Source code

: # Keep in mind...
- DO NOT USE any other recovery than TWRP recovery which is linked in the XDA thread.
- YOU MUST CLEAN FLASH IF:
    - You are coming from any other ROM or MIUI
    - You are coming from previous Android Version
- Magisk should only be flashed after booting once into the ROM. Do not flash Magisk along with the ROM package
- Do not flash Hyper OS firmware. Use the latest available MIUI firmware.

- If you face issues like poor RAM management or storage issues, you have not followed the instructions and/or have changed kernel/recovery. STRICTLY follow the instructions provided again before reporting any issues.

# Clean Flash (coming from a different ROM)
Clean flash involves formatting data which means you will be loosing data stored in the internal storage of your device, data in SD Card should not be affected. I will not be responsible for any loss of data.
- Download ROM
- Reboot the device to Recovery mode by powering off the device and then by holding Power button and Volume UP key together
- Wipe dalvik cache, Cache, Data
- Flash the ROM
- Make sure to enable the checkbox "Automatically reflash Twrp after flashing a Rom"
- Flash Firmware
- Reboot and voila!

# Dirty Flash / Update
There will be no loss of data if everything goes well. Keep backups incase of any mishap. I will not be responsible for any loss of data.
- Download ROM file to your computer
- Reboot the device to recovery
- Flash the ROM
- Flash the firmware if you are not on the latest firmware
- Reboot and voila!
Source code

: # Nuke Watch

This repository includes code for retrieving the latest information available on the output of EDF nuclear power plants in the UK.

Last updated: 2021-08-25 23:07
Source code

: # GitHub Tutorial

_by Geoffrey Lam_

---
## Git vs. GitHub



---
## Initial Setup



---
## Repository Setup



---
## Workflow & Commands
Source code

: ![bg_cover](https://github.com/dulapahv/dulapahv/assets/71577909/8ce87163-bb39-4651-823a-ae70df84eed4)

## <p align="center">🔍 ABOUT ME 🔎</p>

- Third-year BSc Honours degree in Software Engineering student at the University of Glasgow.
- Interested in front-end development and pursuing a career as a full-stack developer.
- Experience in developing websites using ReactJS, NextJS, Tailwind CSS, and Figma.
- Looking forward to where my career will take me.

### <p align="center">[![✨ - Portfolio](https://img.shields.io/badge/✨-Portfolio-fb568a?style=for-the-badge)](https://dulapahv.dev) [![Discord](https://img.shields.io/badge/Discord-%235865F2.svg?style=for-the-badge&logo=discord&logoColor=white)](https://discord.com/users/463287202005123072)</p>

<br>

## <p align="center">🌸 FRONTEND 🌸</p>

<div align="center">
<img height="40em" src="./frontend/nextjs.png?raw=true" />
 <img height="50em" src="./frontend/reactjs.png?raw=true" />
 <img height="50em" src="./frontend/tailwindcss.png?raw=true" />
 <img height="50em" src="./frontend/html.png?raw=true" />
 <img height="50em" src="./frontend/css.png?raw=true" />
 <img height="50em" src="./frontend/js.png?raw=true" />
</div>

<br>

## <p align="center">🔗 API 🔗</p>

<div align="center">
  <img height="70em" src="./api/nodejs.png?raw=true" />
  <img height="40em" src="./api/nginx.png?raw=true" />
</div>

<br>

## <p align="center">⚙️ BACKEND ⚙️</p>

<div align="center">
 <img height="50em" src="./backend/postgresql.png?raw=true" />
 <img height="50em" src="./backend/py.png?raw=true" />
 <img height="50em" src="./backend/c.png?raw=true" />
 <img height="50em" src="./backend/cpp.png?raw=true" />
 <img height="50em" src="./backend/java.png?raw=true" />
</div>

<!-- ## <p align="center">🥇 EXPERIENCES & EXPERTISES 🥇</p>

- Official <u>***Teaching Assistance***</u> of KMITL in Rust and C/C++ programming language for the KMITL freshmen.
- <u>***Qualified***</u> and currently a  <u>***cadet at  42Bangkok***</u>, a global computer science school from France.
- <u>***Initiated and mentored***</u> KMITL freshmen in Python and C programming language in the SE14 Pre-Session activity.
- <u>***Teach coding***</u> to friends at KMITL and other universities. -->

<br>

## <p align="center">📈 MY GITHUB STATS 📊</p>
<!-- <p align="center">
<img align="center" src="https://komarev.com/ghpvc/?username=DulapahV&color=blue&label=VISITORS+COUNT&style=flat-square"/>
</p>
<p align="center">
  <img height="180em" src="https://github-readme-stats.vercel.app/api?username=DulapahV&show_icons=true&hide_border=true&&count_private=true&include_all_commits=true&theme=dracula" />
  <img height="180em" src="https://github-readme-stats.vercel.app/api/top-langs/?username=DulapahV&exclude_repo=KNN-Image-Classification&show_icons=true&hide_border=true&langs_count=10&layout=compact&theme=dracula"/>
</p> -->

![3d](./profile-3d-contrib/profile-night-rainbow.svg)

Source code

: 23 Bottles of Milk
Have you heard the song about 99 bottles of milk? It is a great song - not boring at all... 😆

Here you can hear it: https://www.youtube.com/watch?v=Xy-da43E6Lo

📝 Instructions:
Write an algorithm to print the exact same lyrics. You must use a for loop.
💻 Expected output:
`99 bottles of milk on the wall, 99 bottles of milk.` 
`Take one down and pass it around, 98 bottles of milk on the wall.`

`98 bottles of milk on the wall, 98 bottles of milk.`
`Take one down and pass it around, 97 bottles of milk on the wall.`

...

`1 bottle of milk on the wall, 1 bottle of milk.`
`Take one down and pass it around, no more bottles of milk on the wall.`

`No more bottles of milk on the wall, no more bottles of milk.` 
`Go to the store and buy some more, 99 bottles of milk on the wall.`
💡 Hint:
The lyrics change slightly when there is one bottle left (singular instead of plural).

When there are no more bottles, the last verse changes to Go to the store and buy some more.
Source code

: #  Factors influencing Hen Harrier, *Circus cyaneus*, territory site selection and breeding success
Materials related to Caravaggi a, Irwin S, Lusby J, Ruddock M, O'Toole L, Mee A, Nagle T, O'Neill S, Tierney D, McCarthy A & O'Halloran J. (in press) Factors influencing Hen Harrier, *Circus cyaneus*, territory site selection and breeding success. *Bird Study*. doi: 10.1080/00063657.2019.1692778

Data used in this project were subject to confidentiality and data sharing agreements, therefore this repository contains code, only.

**Job item:**
For the listing above, identify each line bearing "available".

**Written reply:**
- Do not flash Hyper OS firmware. Use the latest available MIUI firmware.
This repository includes code for retrieving the latest information available on the output of EDF nuclear power plants in the UK.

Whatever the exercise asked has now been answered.